Casi sin querer la noche fue transcurriendo, el campamento se volvió silencioso y a lo lejos una bruma cubrió el arroyo y la floresta.

—¿Está comprometida con algún hombre?

—No —y al responder bajó la vista azorada.

—Bonita como es, debe tener muchos pretendientes.

—Ninguno de mi agrado —aunque no se atrevía a mirarlo, consultó con timidez—: ¿Y usted? ¿Es casado, tiene alguna prometida?

—Ni lo uno, ni lo otro.

—Qué raro.

—Es que ninguna es de mi agrado… Bah, ninguna era de mi agrado, hasta ahora —Salvador coronó esa frase acercando su rostro al de Eunice. Rozó sus labios y ella le correspondió.

Supo que no la tomaría allí. Pero igual la recostó sobre la mata verde y mientras que con una de sus manos acariciaba su cabello ondulado, con la otra peregrinó por su cuello, por sus pechos, por su vientre. Allí se contuvo y bajó hasta sus piernas, fibrosas y torneadas. Al rozar sus muslos la sintió gemir, arquearse ante su tacto. Ya no tenía dudas: a la hora de amar, sería la amazona que había imaginado.

Tal vez podría haber utilizado sus encantos para poseerla en ese mismo instante, pero prefirió dejar el deseo sobrevolando el amanecer. Era su manera de decirle que no sólo buscaba su cuerpo, era una forma de confirmarle que habría más tiempo juntos, era una señal de respeto para hacerle saber que ella tenía derecho a anhelar lo mismo que cualquier mujer buena y que no estaba sólo para aplacar los deseos indómitos de un hombre.

Ella valoró el gesto, aunque tuvo la certeza de que sería al Portugués a quien le entregaría, llegado el momento, su virginidad.

—Es un caballero, Portugués —le deslizó al oído como si fuera un ensalmo. Él sonrió y volvió a besarla.

De pronto un ruido ensordecedor los alertó. Provenía del otro lado del arroyo.

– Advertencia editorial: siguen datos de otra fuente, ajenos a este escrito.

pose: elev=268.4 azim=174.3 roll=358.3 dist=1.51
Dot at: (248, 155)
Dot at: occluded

En pocos minutos el campamento era sorprendido por las fuerzas de los lusos brasileños. Las tropas independentistas, comandadas por Latorre, no podrían contra las de José de Castelo Branco Correia.

* * *

Dicen que esa batalla, la de Tacuarembó, marcó el final de la lucha artiguista. Latorre fue derrotado, Pantaleón Sotelo —quien años antes había peleado junto a Andrés Guacurarí— murió en la contienda, y Fructuoso Rivera se alió a los enemigos.

Fueron los tiempos en los que Artigas cruzó al Paraguay para exiliarse con sus negros lanceros. La Parda no los siguió, se unió al hombre que le había robado un beso con pocas palabras, que la había enamorado con sus ojos ardientes y que la había hecho vibrar sin siquiera penetrarla.

Ese hombre le había pedido casamiento. Era demasiado para ella, lo sabía, y sin embargo lo aceptó. Aceptó no sólo porque su presencia la embrujaba, sino porque no olvidaba que en aquel amanecer de enero la defendió del enemigo. Salvador había cruzado el campamento como una ráfaga para levantarla del suelo en el que se hallaba tirada tras recibir un lanzazo en la pierna; ese hombre había cuidado de su herida con dulzura; ese hombre le había prometido el amor eterno. Supo también que la eternidad no sería para ellos, pero agradeció al cielo la oportunidad de tenerlo a su lado al menos por un tiempo.

Mientras los sueños de aquella Revolución se derrumbaban, ellos cabalgaban hacia el Arapey para enfrentar otras revoluciones.

Para La Parda, El Portugués era su revolución.